6x Fewer Tokens, Better OCR: DeepSeek's Visual Causal Flow Beats GPT-4o and Gemini

What if vision models could read documents the way humans do - following the logical flow of content rather than mechanically scanning left-to-right, top-to-bottom?

Paper by Haoran Wei, Yaofeng Sun, Yukun Li
6 min read

When reading a complex document, humans do not scan mechanically from top-left to bottom-right. Instead, our eyes follow semantic patterns - jumping between related content, tracing logical structures, and building understanding through causally-informed sequences.
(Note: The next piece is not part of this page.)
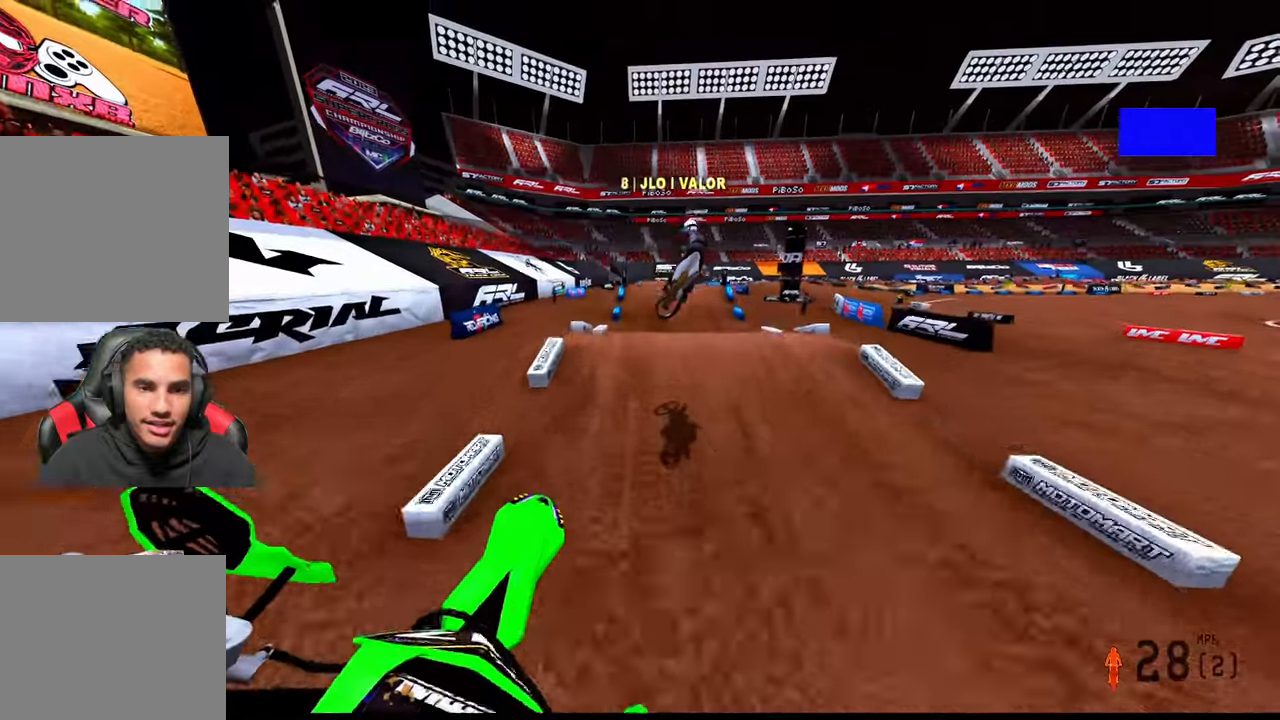
{"dt_ms": 500, "buttons": [], "left_stick": "center", "right_stick": "center", "button_events": []}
Yet conventional vision-language models force visual tokens into rigid raster-scan ordering, creating a fundamental mismatch between how documents are structured and how models process them.

Researchers from DeepSeek-AI have addressed this limitation with DeepSeek-OCR 2, introducing a novel encoder architecture called DeepEncoder V2 that dynamically reorders visual tokens based on image semantics. Building on their previous work [1], the team achieves state-of-the-art results among end-to-end models while using just 1,120 visual tokens - compared to the 6,000+ tokens required by competing approaches like Qwen2.5-VL [4] and InternVL3.

The Reading Order Problem

Existing vision-language models flatten 2D image patches into 1D sequences using fixed raster-scan ordering. When processing a multi-column document, a table with complex structure, or a form with scattered fields, this rigid ordering ignores the semantic relationships that make content coherent. The result: models must work harder to reconstruct logical reading flow from positionally-encoded tokens that bear no relation to meaning.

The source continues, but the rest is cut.